= National Healthy Schools Programme =

British health initiative for schools
The National Healthy Schools Programme (NHSP) was a joint Department of Health and Department for Children, Schools and Families project intended to improve health, raise pupil achievement, improve social inclusion and encourage closer working between health and education providers in the United Kingdom.

The Programme started in 1998 and formed part of the strategy described in the Department for Children, Schools and Families' Children’s Plan (DCSF 2007) and in the Department of Health's Healthy Weight, healthy Lives (DH 2008).

It had four themes, each with its own criteria:
- Personal, Social and Health Education including sex and relationships and drugs education. These come under P.H.S.H. lessons for years 7, 8 and 9 and can be included in Religious studies classes. It provides young people with knowledge, understanding, skills and attitudes to make informed decisions about their lives.
- Healthy Eating includes healthy and nutritious foods being made in school canteens and available in schools as well as enabling young people to make informed decisions about healthy food.
- Physical Activity encourages young people to do physical activity as well as being given opportunities to be physically active. It helps understanding on how physical activity can make people healthier and can improve life as well as being part of it.
- Emotional Health and Well-being, including bullying, how to express feelings build confidence and emotional strength as well as supporting emotional health through counselors and chaplains.

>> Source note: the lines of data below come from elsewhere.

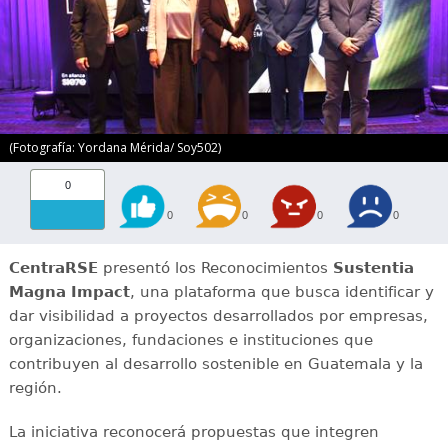
(Fotografía: Yordana Mérida/ Soy502)
0
0
0
0
0
CentraRSE
presentó los Reconocimientos
Sustentia
Magna Impact
, una plataforma que busca identificar y
dar visibilidad a proyectos desarrollados por empresas,
organizaciones, fundaciones e instituciones que
contribuyen al desarrollo sostenible en Guatemala y la
región.
La iniciativa reconocerá propuestas que integren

It is the promotion of positive emotional health and well-being.

The national programme ended in 2011 but some local governments created their own Healthy Schools schemes to continue similar work.

==National Healthy Schools Status==
The National Healthy Schools Status was an award made under the scheme to schools which had achieved the four criteria.

The school underwent a self validation as follows:-
- School is briefed on the criteria and minimum standards expected.
- School completes a Needs analysis
- Local programme provides support.
- Once it believes it meets the criteria, the school sends in self-validation form signed off by the Head, a staff representative, a governor, a child/young person representative and a parent/carer.
- Quality Assurance Group accepts the school's submission unless it has reason to believe that the school has overlooked some aspect.
- The Local Programme changes database to record that the school has achieved National Healthy School Status
- The school is required to continue improving and is subject to further reviews.

The Government had set a target for all schools to work towards achieving National Healthy Schools Status, more than 97% were participating in the scheme and 75% achieved this by December 2009.

The system was created and designed technically by contractor Eugene Le Roux with 'systems' design input from National Healthy Schools Programme National Adviser Stuart G. Hall.